I heard that you have a white label of every seminal funk hit - 1985, '86, '87.
I heard that you have a CD compilation of every good '80s cut and another box set from the '70s.
I hear you're buying a synthesizer and an arpeggiator and are throwing your macbook out the window because you want to make something real. You want to make a The Skatalites record.
I hear that you and your band have sold your oboe and bought a linndrum.
I hear that you and your band have sold your linndrum and bought an oboe.
I hear everybody that you know is more relevant than everybody that I know.
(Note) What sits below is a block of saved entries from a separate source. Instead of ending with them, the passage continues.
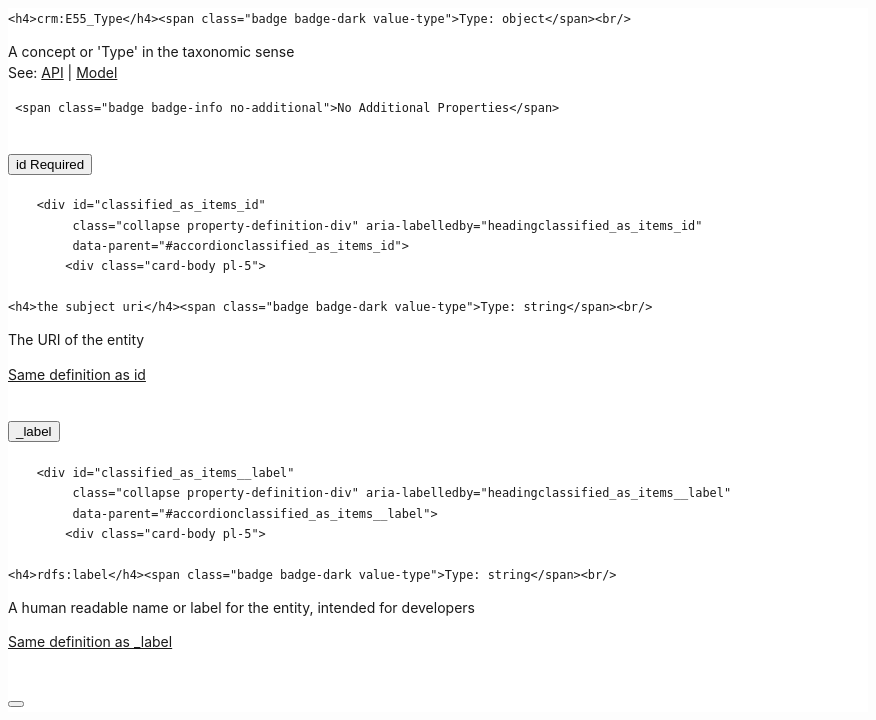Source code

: 
    <h4>crm:E55_Type</h4><span class="badge badge-dark value-type">Type: object</span><br/>
<span class="description"><p>A concept or 'Type' in the taxonomic sense<br />
See: <a href="https://linked.art/api/1.0/shared/type/">API</a> | <a href="https://linked.art/model/base/#types-and-classifications">Model</a></p>
</span>

     <span class="badge badge-info no-additional">No Additional Properties</span>
        

        
        

        
<div class="accordion" id="accordionclassified_as_items_id">
    <div class="card">
        <div class="card-header" id="headingclassified_as_items_id">
            <h2 class="mb-0">
                <button class="btn btn-link property-name-button" type="button" data-toggle="collapse" data-target="#classified_as_items_id"
                        aria-expanded="" aria-controls="classified_as_items_id" onclick="setAnchor('#classified_as_items_id')"><span class="property-name">id</span> <span class="badge badge-warning required-property">Required</span></button>
            </h2>
        </div>

        <div id="classified_as_items_id"
             class="collapse property-definition-div" aria-labelledby="headingclassified_as_items_id"
             data-parent="#accordionclassified_as_items_id">
            <div class="card-body pl-5">

    <h4>the subject uri</h4><span class="badge badge-dark value-type">Type: string</span><br/>
<span class="description"><p>The URI of the entity</p>
</span><a href="#id" onclick="anchorLink('id')" class="ref-link">Same definition as id</a>
            </div>
        </div>
    </div>
</div>
<div class="accordion" id="accordionclassified_as_items__label">
    <div class="card">
        <div class="card-header" id="headingclassified_as_items__label">
            <h2 class="mb-0">
                <button class="btn btn-link property-name-button" type="button" data-toggle="collapse" data-target="#classified_as_items__label"
                        aria-expanded="" aria-controls="classified_as_items__label" onclick="setAnchor('#classified_as_items__label')"><span class="property-name">_label</span></button>
            </h2>
        </div>

        <div id="classified_as_items__label"
             class="collapse property-definition-div" aria-labelledby="headingclassified_as_items__label"
             data-parent="#accordionclassified_as_items__label">
            <div class="card-body pl-5">

    <h4>rdfs:label</h4><span class="badge badge-dark value-type">Type: string</span><br/>
<span class="description"><p>A human readable name or label for the entity, intended for developers</p>
</span><a href="#label" onclick="anchorLink('label')" class="ref-link">Same definition as _label</a>
            </div>
        </div>
    </div>
</div>
<div class="accordion" id="accordionclassified_as_items_type">
    <div class="card">
        <div class="card-header" id="headingclassified_as_items_type">
            <h2 class="mb-0">
                <button class="btn btn-link property-name-button" type="button" data-toggle="collapse" data-target="#classified_as_items_type"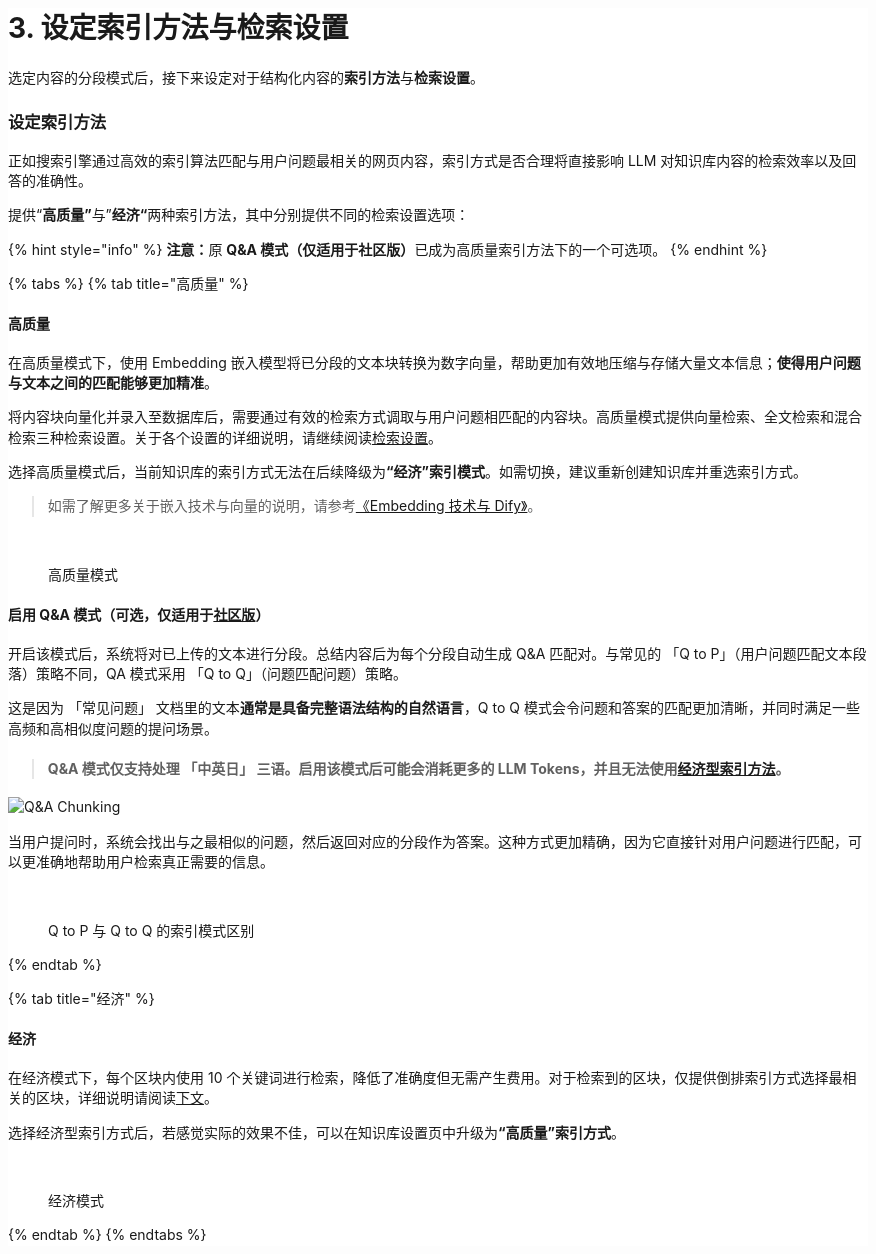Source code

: # 3. 设定索引方法与检索设置

选定内容的分段模式后，接下来设定对于结构化内容的**索引方法**与**检索设置**。

### 设定索引方法

正如搜索引擎通过高效的索引算法匹配与用户问题最相关的网页内容，索引方式是否合理将直接影响 LLM 对知识库内容的检索效率以及回答的准确性。

提供“**高质量”**&#x4E0E;”**经济“**&#x4E24;种索引方法，其中分别提供不同的检索设置选项：

{% hint style="info" %}
**注意：**&#x539F; **Q\&A 模式（仅适用于社区版）**&#x5DF2;成为高质量索引方法下的一个可选项。
{% endhint %}

{% tabs %}
{% tab title="高质量" %}
#### **高质量**

在高质量模式下，使用 Embedding 嵌入模型将已分段的文本块转换为数字向量，帮助更加有效地压缩与存储大量文本信息；**使得用户问题与文本之间的匹配能够更加精准**。

将内容块向量化并录入至数据库后，需要通过有效的检索方式调取与用户问题相匹配的内容块。高质量模式提供向量检索、全文检索和混合检索三种检索设置。关于各个设置的详细说明，请继续阅读[检索设置](broken-reference)。

选择高质量模式后，当前知识库的索引方式无法在后续降级&#x4E3A;**“经济”索引模式**。如需切换，建议重新创建知识库并重选索引方式。

> 如需了解更多关于嵌入技术与向量的说明，请参考[《Embedding 技术与 Dify》](https://mp.weixin.qq.com/s/vmY_CUmETo2IpEBf1nEGLQ)。

<figure><img src="https://assets-docs.dify.ai/2024/12/51442c8fcd05479616a3dd8279a4853a.png" alt="" width="563"><figcaption><p>高质量模式</p></figcaption></figure>

#### 启用 Q\&A 模式（可选，仅适用于[社区版](../../../getting-started/install-self-hosted/)）

开启该模式后，系统将对已上传的文本进行分段。总结内容后为每个分段自动生成 Q\&A 匹配对。与常见的 「Q to P」（用户问题匹配文本段落）策略不同，QA 模式采用 「Q to Q」（问题匹配问题）策略。

这是因为 「常见问题」 文档里的文本**通常是具备完整语法结构的自然语言**，Q to Q 模式会令问题和答案的匹配更加清晰，并同时满足一些高频和高相似度问题的提问场景。

> #### Q\&A 模式仅支持处理 「中英日」 三语。启用该模式后可能会消耗更多的 LLM Tokens，并且无法使用[经济型索引方法](setting-indexing-methods.md#jing-ji)。

![ Q\&A Chunking](https://assets-docs.dify.ai/2024/12/70960a237d4f5eaed2dbf46a2cca2bf7.png)

当用户提问时，系统会找出与之最相似的问题，然后返回对应的分段作为答案。这种方式更加精确，因为它直接针对用户问题进行匹配，可以更准确地帮助用户检索真正需要的信息。

<figure><img src="https://assets-docs.dify.ai/2024/12/8745ccabff56290eae329a9d3592f745.png" alt=""><figcaption><p>Q to P 与 Q to Q 的索引模式区别</p></figcaption></figure>
{% endtab %}

{% tab title="经济" %}
#### **经济**

在经济模式下，每个区块内使用 10 个关键词进行检索，降低了准确度但无需产生费用。对于检索到的区块，仅提供倒排索引方式选择最相关的区块，详细说明请阅读[下文](setting-indexing-methods.md#dao-pai-suo-yin)。

选择经济型索引方式后，若感觉实际的效果不佳，可以在知识库设置页中升级&#x4E3A;**“高质量”索引方式**。

<figure><img src="https://assets-docs.dify.ai/2024/12/3b86e6b484da39452c164cb6372a7242.png" alt="" width="375"><figcaption><p>经济模式</p></figcaption></figure>
{% endtab %}
{% endtabs %}
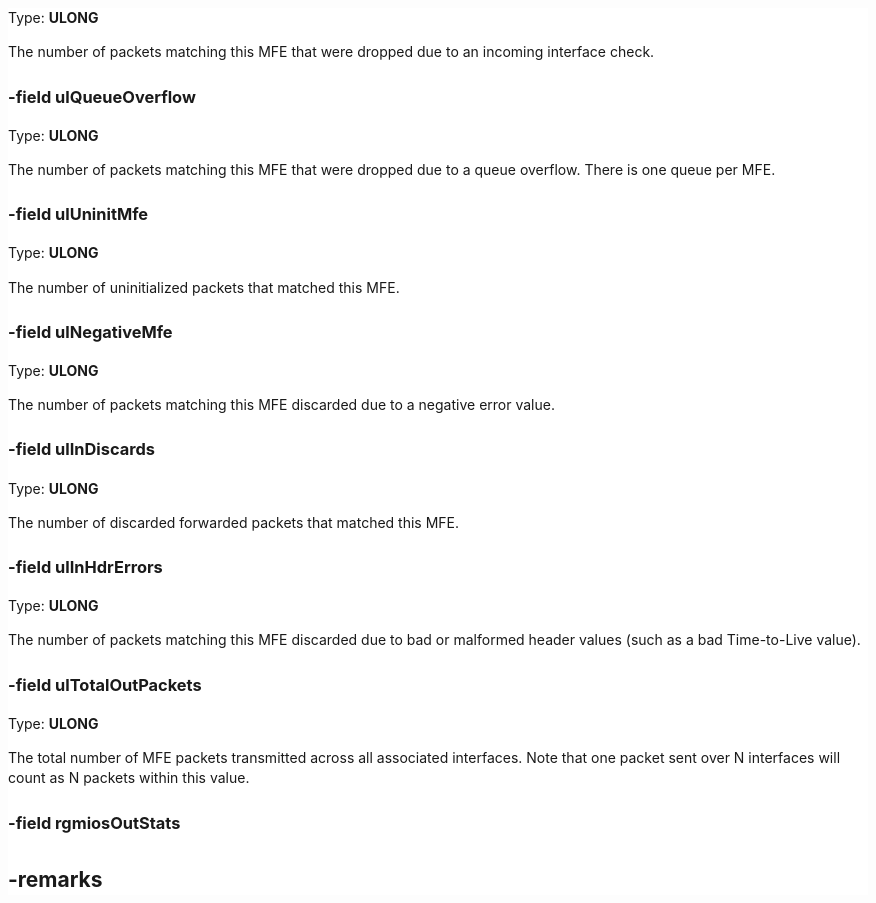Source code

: Type: <b>ULONG</b>

The number of packets matching this MFE that were dropped due to an incoming interface check.


### -field ulQueueOverflow

Type: <b>ULONG</b>

The number of packets matching this MFE that were dropped due to a queue overflow. There is one queue per MFE.


### -field ulUninitMfe

Type: <b>ULONG</b>

The number of uninitialized packets that matched this MFE.


### -field ulNegativeMfe

Type: <b>ULONG</b>

The number of packets matching this MFE discarded due to a negative error value.


### -field ulInDiscards

Type: <b>ULONG</b>

The number of discarded forwarded packets that matched this MFE.


### -field ulInHdrErrors

Type: <b>ULONG</b>

The number of packets matching this MFE discarded due to bad or malformed header values (such as a bad Time-to-Live value).


### -field ulTotalOutPackets

Type: <b>ULONG</b>

The total number of MFE packets  transmitted across all associated interfaces. Note that one packet sent over N interfaces will count as N packets within this value. 


### -field rgmiosOutStats

 




## -remarks


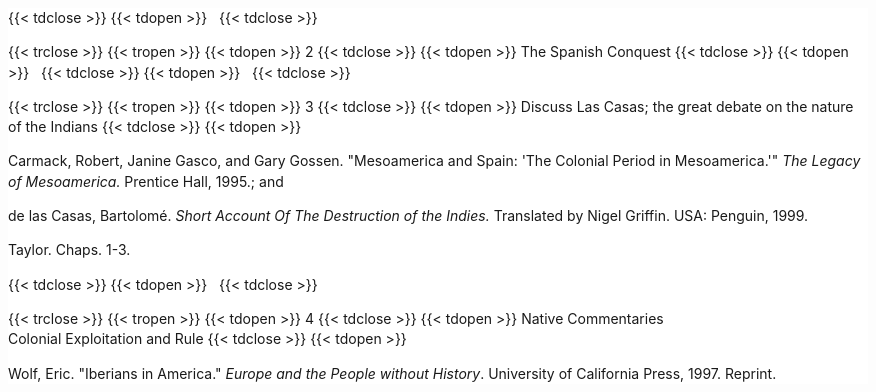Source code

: {{< tdclose >}}
{{< tdopen >}}
 
{{< tdclose >}}

{{< trclose >}}
{{< tropen >}}
{{< tdopen >}}
2
{{< tdclose >}}
{{< tdopen >}}
The Spanish Conquest
{{< tdclose >}}
{{< tdopen >}}
 
{{< tdclose >}}
{{< tdopen >}}
 
{{< tdclose >}}

{{< trclose >}}
{{< tropen >}}
{{< tdopen >}}
3
{{< tdclose >}}
{{< tdopen >}}
Discuss Las Casas; the great debate on the nature of the Indians
{{< tdclose >}}
{{< tdopen >}}


Carmack, Robert, Janine Gasco, and Gary Gossen. "Mesoamerica and Spain: 'The Colonial Period in Mesoamerica.'" _The Legacy of Mesoamerica._ Prentice Hall, 1995.; and

de las Casas, Bartolomé. _Short Account Of The Destruction of the Indies._ Translated by Nigel Griffin. USA: Penguin, 1999.

Taylor. Chaps. 1-3.


{{< tdclose >}}
{{< tdopen >}}
 
{{< tdclose >}}

{{< trclose >}}
{{< tropen >}}
{{< tdopen >}}
4
{{< tdclose >}}
{{< tdopen >}}
Native Commentaries  
Colonial Exploitation and Rule
{{< tdclose >}}
{{< tdopen >}}


Wolf, Eric. "Iberians in America." _Europe and the People without History_. University of California Press, 1997. Reprint.

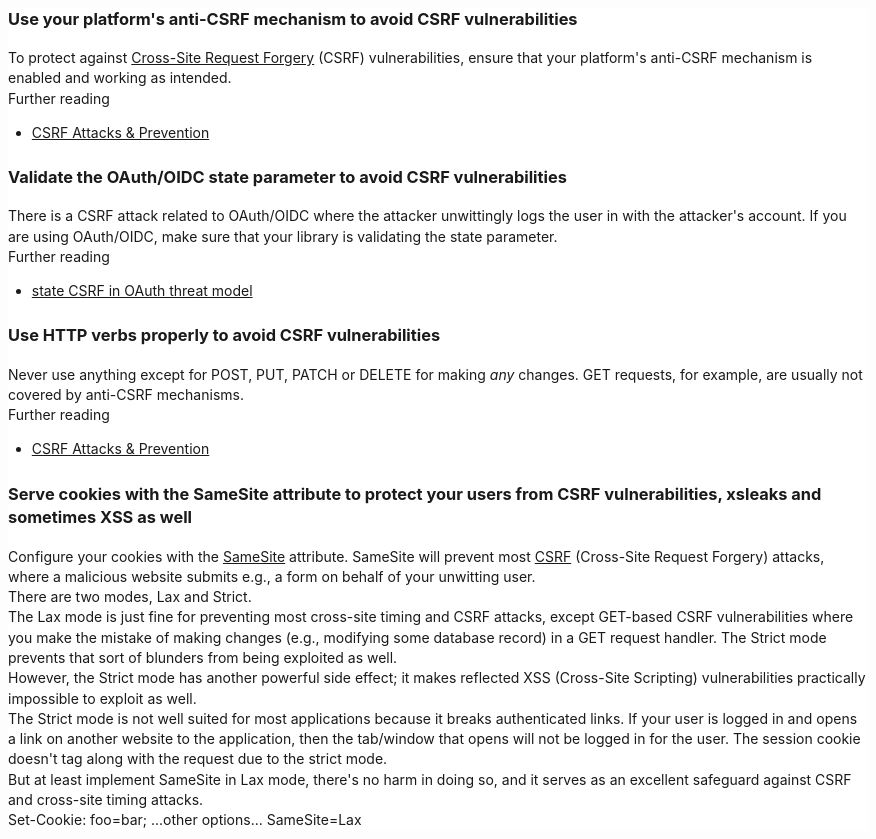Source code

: ### **Use your platform's anti-CSRF mechanism to avoid CSRF vulnerabilities**

To protect against [Cross-Site Request Forgery](https://owasp.org/www-community/attacks/csrf) (CSRF) vulnerabilities, ensure that your platform's anti-CSRF mechanism is enabled and working as intended.  
Further reading

- [CSRF Attacks & Prevention](https://www.guardrails.io/blog/what-is-csrf-and-how-do-you-prevent-it/)

### **Validate the OAuth/OIDC state parameter to avoid CSRF vulnerabilities**

There is a CSRF attack related to OAuth/OIDC where the attacker unwittingly logs the user in with the attacker's account. If you are using OAuth/OIDC, make sure that your library is validating the state parameter.  
Further reading

- [state CSRF in OAuth threat model](https://tools.ietf.org/html/rfc6819#section-4.4.2.5)

### **Use HTTP verbs properly to avoid CSRF vulnerabilities**

Never use anything except for POST, PUT, PATCH or DELETE for making _any_ changes. GET requests, for example, are usually not covered by anti-CSRF mechanisms.  
Further reading

- [CSRF Attacks & Prevention](https://www.guardrails.io/blog/what-is-csrf-and-how-do-you-prevent-it/)

### **Serve cookies with the SameSite attribute to protect your users from CSRF vulnerabilities, xsleaks and sometimes XSS as well**

Configure your cookies with the [SameSite](https://owasp.org/www-community/SameSite) attribute. SameSite will prevent most [CSRF](https://www.guardrails.io/blog/what-is-csrf-and-how-do-you-prevent-it/) (Cross-Site Request Forgery) attacks, where a malicious website submits e.g., a form on behalf of your unwitting user.  
There are two modes, Lax and Strict.  
The Lax mode is just fine for preventing most cross-site timing and CSRF attacks, except GET-based CSRF vulnerabilities where you make the mistake of making changes (e.g., modifying some database record) in a GET request handler. The Strict mode prevents that sort of blunders from being exploited as well.  
However, the Strict mode has another powerful side effect; it makes reflected XSS (Cross-Site Scripting) vulnerabilities practically impossible to exploit as well.  
The Strict mode is not well suited for most applications because it breaks authenticated links. If your user is logged in and opens a link on another website to the application, then the tab/window that opens will not be logged in for the user. The session cookie doesn't tag along with the request due to the strict mode.  
But at least implement SameSite in Lax mode, there's no harm in doing so, and it serves as an excellent safeguard against CSRF and cross-site timing attacks.  
Set-Cookie: foo=bar; ...other options... SameSite=Lax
But have you seen my records?
Curtis Mayfield,
Gian Franco Pienzio,
X-Ray Spex,
Funky Four + One,
Carl Craig,
Röyhkä ja Rättö ja Lehtisalo,
Magazine,
Moebius,
Mad Mike,
Bobby Byrd,
China Crisis,
Marcia Griffiths,
Man Parrish,
the Bar-Kays,
Johnny Osbourne,
Loose Ends,
Shoche,
Nation of Ulysses,
Kool Moe Dee,
Prince Buster,
The Modern Lovers,
Grandmaster Flash and the Furious Five,
Black Flag,
Ultravox,
Livin' Joy,
Scion,
Radio Birdman,
Kerri Chandler,
The Wake,
Robert Hood,
The Stooges,
The Buckinghams,
Dual Sessions,
Tropical Tobacco,
Sex Pistols,
Los Fastidios,
Strawberry Alarm Clock,
Pharaoh Sanders and the Fire Engines,
Bobby Sherman,
The Flesh Eaters,
Jeff Lynne,
ABC,
Q and Not U,
Altered Images,
The Smiths,
Heaven 17,
Country Teasers,
Rufus Thomas,
Amazonics,
Peter and Kerry,
Sticky Fingaz feat. Raekwon,
The Fortunes,
L. Decosne,
Alison Limerick,
Lafayette Afro Rock Band,
Motorama,
Can,
Sixth Finger,
Patti Smith,
Dorothy Ashby,
Unwound, Unwound, Unwound, Unwound.
You don't know what you really want.
You don't know what you really want.
You don't know what you really want.
You don't know what you really want.
You don't know what you really want.
You don't know what you really want.
You don't know what you really want.
You don't know what you really want.
You don't know what you really want.
You don't know what you really want.
You don't know what you really want.
You don't know what you really want.
You don't know what you really want.
You don't know what you really want.
You don't know what you really want.